Dans un communiqué, Mgr Jean-Paul Vesco, archevêque d’Alger, et Mgr Paul Desfarges, son prédécesseur et l’actuel président de l’Association Diocésaine d’Algérie (ADA), évoquent la «fermeture complète et définitive» du «service d’aide sociale» de l’Eglise catholique, appelé «Caritas Algérie», et ce «à partir du 1er octobre 2022».
Ce service d’aide, qui existe depuis 1962 dans ce pays d’Afrique du Nord, relève de l’ADA qui rappelle qu’elle est «une association de droit algérien agréée par l’État».
«Naturellement, l’Église catholique reste fidèle à sa mission caritative au service de la fraternité avec tous les hommes de bonne volonté», note aussi l’Eglise catholique qui «tient à remercier toutes les personnes qui ont contribué au fil des années, et de différentes façons, à faire vivre cette œuvre».
En soixante ans d’existence, Caritas Algérie a été au service «des plus vulnérables et du peuple algérien», la plupart (97 %) étant de confession musulmane.

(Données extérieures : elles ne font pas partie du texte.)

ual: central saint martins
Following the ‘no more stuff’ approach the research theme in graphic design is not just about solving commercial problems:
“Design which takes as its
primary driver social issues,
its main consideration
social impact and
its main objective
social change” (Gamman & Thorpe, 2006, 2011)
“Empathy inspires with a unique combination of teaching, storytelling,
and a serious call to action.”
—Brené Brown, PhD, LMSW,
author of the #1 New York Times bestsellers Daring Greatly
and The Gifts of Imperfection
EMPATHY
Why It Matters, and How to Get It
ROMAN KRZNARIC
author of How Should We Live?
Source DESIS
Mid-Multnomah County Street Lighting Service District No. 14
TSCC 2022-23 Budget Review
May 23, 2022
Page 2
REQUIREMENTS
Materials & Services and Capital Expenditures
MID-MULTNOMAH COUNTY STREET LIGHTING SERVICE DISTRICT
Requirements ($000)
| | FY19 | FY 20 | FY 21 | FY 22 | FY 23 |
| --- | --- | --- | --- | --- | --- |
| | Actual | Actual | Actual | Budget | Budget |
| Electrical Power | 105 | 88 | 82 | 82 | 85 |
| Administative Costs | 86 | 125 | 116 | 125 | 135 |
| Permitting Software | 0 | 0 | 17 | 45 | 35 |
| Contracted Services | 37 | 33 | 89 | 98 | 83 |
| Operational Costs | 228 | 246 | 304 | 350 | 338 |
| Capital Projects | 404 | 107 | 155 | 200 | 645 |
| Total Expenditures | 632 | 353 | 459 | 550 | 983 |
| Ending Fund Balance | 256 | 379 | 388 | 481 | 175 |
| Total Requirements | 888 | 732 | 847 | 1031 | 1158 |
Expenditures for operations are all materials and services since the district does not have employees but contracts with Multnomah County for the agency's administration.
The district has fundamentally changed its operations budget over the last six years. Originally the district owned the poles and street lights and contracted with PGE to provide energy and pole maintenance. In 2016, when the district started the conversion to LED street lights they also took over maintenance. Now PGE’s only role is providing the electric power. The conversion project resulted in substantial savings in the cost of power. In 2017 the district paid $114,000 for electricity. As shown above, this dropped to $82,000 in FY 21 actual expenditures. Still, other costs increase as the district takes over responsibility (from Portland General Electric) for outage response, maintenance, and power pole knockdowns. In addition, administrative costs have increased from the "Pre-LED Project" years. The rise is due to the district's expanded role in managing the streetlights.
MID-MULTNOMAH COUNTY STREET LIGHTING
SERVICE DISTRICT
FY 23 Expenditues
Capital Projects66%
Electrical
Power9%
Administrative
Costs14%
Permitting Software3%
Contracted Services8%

Le service s’est aussi occupé des migrants en provenance d’Afrique subsaharienne et qui tentent de se rendre en Europe, en apportant particulièrement une aide aux personnes malades et aux mineurs.
Si les autorités algériennes n’ont pas donné les raisons claires justifiant la fermeture de Caritas, certains responsables religieux estiment que les services rendus aux migrants pourraient être un des motifs.
L’archevêque d’Alger reconnaît que «c’est (…) une décision difficile de fermer un service caritatif ». Mais «nous ne souhaitions pas du tout rentrer dans un conflit avec les autorités et donc nous avons pris la décision de fermer définitivement le service Caritas», a-t-il lancé.